A estudante Camila Pavanelli, de 32 anos, busca entender a situação desde outubro do ano passado. O grande número de reportagens publicadas e informações soltas da Sabesp fez com que ela criasse o tumblr Boletim da Falta d’Água em SP. Sua tarefa é reunir semanalmente diversas publicações para traduzir a crise aos seus leitores.
“Minha tentativa foi um encontrar um jeito didático para explicar o que está acontecendo”. Ela está frustrada, porém, por competir com boatos e teorias da conspiração que circulam na internet. “Existe uma demanda enorme da não informação. As pessoas ainda não querem saber que água pode e vai acabar”.
A ambientalista Claudia Visoni, líder do movimento Cisterna Já, percebeu que a urgência por informações cresceu nas últimas duas semanas. O grupo divulga o know-how para a captação e aproveitamento de água da chuva, que pode suprir até 50% do consumo de uma residência. “Falamos sobre isso desde o ano passado, mas parece que a sociedade não levou muito a sério. A Copa do Mundo e Eleições desviaram o foco”.

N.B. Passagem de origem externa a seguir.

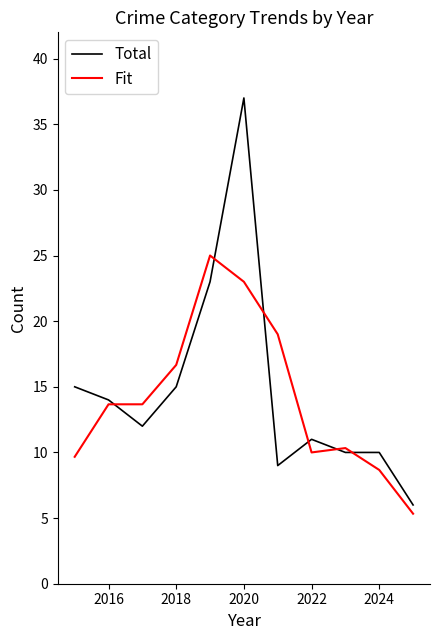

List the series in order of their overall mean, lowest first.

Fit, Total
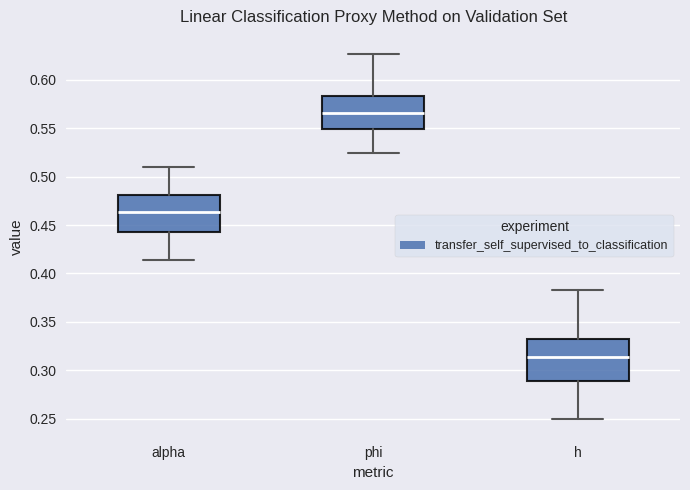

Reading left to right, read every box against the y-axis: the position of its median line, the range the box covers, and the ends of its whiskers. The values are not printed on the chart, so give them approximately, as read against the axis.

alpha: median 0.465, box 0.445 to 0.480, whiskers 0.415 to 0.510
phi: median 0.565, box 0.550 to 0.585, whiskers 0.525 to 0.625
h: median 0.315, box 0.290 to 0.330, whiskers 0.250 to 0.385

A população, segundo Cláudia, deveria se preparar com um plano de contingência de curto prazo. “Tem coisas, como a cisterna, que a gente consegue fazer no nível individual. Mas a sociedade precisa se reorganizar e buscar informações. Mas ainda precisamos de mais informações e transparência. O governo deve isso para a sociedade.”
Hidrômetros individuais
Presidente da Metal Sinter, que cria soluções para economia de água, Sérgio Cintra também viu sua demanda disparar – nos últimos 15 dias. Só agora, com as torneiras secas, alguns condomínios residenciais o têm procurado. “Com a redução da pressão [feita pela Sabesp], alguns andares mais altos não estavam recebendo água. Então a gente começou a receber demanda para tratamento de água de efluentes, captação de água da chuva”, conta. “Agora a população está em pânico. E vai faltar água mesmo. Vamos ter um clima de guerra, um Mad Max de vizinho roubando água do vizinho.”
O empresário diz que, na maioria dos casos, os condomínios sequer possuem medidores (hidrômetros) para cada residência – a individualização reduz em até 35% os gastos com a conta de água, segundo o Secovi, o sindicato do mercado imobiliário. A captação de água de chuvas oferecida pela Metal Sinter permite uma economia de 30%. A empresa desenvolveu e patenteou, também, uma alternativa mais barata. “O consumidor que tem piscina a utiliza como um volume morto”, conta Cintra. “Há uma estação [de tratamento] que está lá, puxa a água da piscina e manda para a caixa d’água.”
A Metal Sinter também criou um sistema que permite economia de até 90% da água na lavagem de carros, mas só em novembro do ano passado o sindicato de postos de combustíveis do Estado decidiu firmar um acordo com a empresa para ajudar os filiados a implementá-lo – em novembro do ano passado.
Para Cintra, o governo Alckmin é o responsável pela lentidão da população em adotar medidas de redução de consumo. “Todos foram iludidos pelo governo estadual, que se comprometeu a não [deixar] faltar água e ficou rezando para São Pedro sem ter um plano B”, afirma o empresário. “Houve uma corrida recente [em busca de soluções de economia] porque todo mundo acreditou no que se falava. O governo estadual foi inapto, não foi honesto e sincero, não foi profissional”, conclui.